Excessive production of free radicals associated with neuronal injury, leads to oxidative stress, an important contributor to secondary damage after brain injury. Increased reactive oxygen species (ROS) damage important cell components like DNA, lipids and proteins and eventually lead to cell death by apoptosis or necrosis. The main focus of the present dissertation is (i) to develop novel and potent inhibitors of MGL and (ii) to understand how oxidative stress in the brain regulates MGL activity. MGL inhibition in the brain during oxidative stress is both theoretically and clinically important because oxidative stress is a final common pathway for a variety of insults, such as stroke and inflammation, which can damage and eventually kill brain cells. It is therefore crucial to understand the molecular cascade triggered by oxidative stress to identify possible points of therapeutic intervention.

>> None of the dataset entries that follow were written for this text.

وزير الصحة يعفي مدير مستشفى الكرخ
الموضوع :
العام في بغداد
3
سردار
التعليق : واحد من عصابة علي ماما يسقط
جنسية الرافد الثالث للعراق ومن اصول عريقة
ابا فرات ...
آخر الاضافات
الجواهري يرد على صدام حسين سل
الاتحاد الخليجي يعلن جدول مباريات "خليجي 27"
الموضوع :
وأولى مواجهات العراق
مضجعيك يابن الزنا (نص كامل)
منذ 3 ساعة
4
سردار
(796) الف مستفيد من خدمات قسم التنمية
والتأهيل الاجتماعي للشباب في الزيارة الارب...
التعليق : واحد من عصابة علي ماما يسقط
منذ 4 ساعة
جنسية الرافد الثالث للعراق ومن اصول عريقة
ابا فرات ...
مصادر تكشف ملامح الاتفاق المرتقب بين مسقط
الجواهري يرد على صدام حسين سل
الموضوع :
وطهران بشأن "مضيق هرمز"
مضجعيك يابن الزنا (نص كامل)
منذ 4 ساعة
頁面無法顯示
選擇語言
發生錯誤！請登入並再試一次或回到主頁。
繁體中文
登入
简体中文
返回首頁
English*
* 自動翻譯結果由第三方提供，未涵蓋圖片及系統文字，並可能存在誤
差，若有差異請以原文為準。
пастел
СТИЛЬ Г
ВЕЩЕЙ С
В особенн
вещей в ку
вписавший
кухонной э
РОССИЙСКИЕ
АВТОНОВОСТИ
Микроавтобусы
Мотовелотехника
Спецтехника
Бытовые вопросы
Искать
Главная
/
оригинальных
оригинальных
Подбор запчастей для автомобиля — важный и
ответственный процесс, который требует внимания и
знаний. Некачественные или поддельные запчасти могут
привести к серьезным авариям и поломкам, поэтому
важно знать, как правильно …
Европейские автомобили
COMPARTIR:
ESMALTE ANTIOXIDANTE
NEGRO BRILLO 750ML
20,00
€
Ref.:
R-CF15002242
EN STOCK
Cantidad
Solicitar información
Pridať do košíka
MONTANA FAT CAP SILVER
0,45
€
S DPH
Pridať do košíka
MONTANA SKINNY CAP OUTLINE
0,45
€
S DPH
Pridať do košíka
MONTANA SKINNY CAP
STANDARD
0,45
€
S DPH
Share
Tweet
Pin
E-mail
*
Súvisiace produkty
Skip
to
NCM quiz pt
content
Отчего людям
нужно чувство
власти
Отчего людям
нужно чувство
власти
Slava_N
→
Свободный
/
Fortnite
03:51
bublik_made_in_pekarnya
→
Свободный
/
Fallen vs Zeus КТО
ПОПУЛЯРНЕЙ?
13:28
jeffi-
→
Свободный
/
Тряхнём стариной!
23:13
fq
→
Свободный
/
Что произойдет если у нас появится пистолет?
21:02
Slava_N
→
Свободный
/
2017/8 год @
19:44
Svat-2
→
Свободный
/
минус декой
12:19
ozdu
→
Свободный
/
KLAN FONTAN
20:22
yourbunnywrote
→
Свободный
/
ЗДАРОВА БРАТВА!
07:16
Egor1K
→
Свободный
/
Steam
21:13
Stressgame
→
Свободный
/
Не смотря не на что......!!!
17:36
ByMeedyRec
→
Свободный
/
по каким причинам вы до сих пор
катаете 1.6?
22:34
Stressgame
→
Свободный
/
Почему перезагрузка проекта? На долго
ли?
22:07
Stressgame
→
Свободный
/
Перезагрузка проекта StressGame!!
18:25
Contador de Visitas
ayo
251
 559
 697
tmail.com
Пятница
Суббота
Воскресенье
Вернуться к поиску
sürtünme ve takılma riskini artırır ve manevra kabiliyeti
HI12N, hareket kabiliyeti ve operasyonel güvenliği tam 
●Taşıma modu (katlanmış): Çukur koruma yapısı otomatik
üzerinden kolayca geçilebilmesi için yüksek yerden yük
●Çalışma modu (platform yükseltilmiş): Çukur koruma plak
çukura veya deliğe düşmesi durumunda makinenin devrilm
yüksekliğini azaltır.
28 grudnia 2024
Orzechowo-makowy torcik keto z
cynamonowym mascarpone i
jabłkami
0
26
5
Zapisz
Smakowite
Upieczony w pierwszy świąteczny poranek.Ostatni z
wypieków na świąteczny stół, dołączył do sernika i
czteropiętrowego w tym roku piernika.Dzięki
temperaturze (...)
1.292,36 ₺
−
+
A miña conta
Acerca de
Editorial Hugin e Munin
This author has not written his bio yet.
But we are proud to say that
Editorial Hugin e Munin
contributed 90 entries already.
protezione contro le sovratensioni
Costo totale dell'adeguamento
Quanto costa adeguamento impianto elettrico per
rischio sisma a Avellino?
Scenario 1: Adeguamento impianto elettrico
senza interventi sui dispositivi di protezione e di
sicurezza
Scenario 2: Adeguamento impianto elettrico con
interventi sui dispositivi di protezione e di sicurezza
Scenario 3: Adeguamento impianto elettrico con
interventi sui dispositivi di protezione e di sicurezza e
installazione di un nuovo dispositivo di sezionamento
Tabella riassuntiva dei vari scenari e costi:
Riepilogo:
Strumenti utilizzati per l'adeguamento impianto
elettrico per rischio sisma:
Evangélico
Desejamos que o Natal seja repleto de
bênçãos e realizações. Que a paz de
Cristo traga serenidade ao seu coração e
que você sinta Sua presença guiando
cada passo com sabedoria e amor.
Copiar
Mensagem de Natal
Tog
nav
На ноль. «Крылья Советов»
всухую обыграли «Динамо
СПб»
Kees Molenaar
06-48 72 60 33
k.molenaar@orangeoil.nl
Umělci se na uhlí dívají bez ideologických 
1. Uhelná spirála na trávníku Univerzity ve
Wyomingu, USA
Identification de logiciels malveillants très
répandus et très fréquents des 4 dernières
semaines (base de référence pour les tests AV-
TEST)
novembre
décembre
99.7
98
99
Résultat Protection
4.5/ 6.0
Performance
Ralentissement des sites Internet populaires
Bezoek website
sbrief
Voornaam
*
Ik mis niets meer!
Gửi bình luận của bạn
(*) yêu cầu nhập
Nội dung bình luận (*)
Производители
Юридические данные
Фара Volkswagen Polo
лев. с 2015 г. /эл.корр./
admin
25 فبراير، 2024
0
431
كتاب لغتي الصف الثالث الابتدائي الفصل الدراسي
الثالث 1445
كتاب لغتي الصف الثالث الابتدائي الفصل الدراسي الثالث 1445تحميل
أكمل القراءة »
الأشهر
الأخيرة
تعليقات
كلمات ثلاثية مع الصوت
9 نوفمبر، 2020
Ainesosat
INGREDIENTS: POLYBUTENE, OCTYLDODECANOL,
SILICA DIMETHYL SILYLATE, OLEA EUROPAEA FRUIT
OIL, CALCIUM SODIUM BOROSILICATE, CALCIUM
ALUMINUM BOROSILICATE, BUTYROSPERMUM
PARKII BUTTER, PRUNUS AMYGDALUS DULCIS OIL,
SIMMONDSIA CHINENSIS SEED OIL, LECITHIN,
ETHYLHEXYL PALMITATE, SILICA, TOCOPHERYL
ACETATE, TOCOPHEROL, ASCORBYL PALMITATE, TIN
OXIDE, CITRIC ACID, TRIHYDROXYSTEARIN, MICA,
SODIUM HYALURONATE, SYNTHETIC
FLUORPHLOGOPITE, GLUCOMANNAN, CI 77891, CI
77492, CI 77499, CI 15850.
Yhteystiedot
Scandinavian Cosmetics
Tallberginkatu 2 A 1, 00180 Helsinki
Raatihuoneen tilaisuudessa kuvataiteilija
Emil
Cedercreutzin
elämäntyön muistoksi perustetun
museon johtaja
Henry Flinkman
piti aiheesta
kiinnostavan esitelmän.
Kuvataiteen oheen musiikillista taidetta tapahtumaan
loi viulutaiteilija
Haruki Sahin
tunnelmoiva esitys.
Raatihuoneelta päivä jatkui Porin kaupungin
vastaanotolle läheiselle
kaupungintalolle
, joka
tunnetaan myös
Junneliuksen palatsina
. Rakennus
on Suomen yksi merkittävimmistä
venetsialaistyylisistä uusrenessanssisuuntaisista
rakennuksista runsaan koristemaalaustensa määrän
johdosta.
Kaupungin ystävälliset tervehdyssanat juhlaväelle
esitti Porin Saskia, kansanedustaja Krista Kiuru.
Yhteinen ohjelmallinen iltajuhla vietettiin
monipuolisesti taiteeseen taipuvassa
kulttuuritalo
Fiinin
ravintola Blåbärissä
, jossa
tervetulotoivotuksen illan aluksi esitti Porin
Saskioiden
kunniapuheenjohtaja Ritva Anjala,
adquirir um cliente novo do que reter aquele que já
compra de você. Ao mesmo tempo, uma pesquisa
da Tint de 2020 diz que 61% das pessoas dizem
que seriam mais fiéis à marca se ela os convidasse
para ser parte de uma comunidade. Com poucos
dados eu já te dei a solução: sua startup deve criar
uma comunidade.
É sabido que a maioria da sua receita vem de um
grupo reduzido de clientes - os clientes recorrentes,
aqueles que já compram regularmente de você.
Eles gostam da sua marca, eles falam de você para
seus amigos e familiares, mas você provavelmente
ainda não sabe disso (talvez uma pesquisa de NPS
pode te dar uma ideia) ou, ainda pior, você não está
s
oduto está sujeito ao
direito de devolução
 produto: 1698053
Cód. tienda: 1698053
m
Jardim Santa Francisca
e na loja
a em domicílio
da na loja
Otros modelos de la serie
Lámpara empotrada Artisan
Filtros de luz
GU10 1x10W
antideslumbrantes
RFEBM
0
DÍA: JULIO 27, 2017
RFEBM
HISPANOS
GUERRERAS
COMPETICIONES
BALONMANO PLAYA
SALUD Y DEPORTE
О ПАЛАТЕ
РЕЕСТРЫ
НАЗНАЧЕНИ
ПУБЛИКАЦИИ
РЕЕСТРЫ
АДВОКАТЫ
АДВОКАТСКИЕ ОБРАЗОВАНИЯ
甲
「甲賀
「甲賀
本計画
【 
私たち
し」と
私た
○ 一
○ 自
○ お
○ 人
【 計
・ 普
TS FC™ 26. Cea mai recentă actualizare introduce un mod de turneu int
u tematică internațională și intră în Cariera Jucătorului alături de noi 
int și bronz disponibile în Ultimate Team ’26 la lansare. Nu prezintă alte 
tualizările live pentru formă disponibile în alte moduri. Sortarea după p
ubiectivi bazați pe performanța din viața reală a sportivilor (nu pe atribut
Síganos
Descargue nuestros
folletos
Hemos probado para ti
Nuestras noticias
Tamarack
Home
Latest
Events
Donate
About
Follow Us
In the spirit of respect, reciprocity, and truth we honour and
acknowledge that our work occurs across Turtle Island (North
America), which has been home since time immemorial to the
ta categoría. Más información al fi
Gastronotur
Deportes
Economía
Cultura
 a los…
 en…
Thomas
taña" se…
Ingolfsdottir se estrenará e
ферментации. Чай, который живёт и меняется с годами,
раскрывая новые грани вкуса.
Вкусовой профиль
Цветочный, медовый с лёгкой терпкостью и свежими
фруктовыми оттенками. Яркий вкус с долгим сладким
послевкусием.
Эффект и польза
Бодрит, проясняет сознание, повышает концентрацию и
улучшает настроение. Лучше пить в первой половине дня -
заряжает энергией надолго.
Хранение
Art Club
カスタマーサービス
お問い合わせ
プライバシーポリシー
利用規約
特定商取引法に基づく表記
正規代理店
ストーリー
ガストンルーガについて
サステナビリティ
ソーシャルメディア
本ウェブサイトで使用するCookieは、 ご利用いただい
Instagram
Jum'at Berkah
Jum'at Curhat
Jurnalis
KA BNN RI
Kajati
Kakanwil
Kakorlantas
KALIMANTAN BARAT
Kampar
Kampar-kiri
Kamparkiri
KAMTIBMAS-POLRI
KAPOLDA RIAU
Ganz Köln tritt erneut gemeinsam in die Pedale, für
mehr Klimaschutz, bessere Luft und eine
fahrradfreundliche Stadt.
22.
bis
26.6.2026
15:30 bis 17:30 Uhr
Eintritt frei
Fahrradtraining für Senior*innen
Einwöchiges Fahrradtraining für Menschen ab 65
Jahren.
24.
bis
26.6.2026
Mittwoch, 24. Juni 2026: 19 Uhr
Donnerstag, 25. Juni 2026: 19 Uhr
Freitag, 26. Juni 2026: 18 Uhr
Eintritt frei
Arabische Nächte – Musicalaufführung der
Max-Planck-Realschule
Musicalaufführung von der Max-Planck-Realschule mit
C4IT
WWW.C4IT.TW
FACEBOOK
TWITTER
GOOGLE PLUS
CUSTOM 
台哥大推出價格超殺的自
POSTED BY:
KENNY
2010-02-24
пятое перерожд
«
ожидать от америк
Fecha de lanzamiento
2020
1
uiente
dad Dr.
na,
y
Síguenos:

First, I used a screening method to identify and characterize two potent and novel triterpenoid MGL inhibitors from a library of compounds, and hereby show evidence that these compounds inhibit MGL activity through a noncompetitive and rapidly reversible mechanism. Additionally, my results suggest that this inhibition occurs through interactions with regulatory cysteine residues in a putative lid domain of MGL. Taken together, the identification and characterization of these pharmacological tools has helped to strengthened our current understanding of the mechanisms of MGL inhibition, and will increase our understanding of the specific biological role of 2-AG in endocannabinoid signaling.

Second, I investigated and characterized the effect of oxidative stress on the in vitro activity of MGL and report that hydrogen peroxide inhibits MGL through a rapidly reversible and noncompetitive mechanism. Furthermore, I established that treating primary cortical neurons with hydrogen peroxide leads to a decreases in MGL activity while increasing 2-AG levels. Additionally, I report evidence that the increase in 2-AG levels during oxidative stress protected neuronal cells from oxidant-induced cell death.

Finally, in collaboration with Dr. Marco Mor of University of Parma, Italy, we developed a novel and potent MGL inhibitor UPR1218, and I showed that this compound inhibit MGL through interaction with the regulatory cysteines Cys201 and Cys208 in the lid domain of the enzyme. In addition, I showed that UPR1218 inhibited MGL through a reversible mechanism and protected neuronal cells from oxidant-induced cell death.

Taken together, the discovery and characterization of these pharmacological tools has invariably increased our understanding of the biochemical mechanisms involved in MGL inhibition and has served to further elucidate the physiological role of 2-AG as an important endocannabinoid signaling molecule. Additionally, my discovery that MGL is reversibly inhibited by oxidants during oxidative stress has provided a critical insight into the mechanisms and the physiological relevance of MGL modulation by oxidants during oxidative stress. Finally, this dissertation provides evidence to support the concept of MGL as a target for the development of drugs for the treatment of oxidant-mediated neuronal injuries.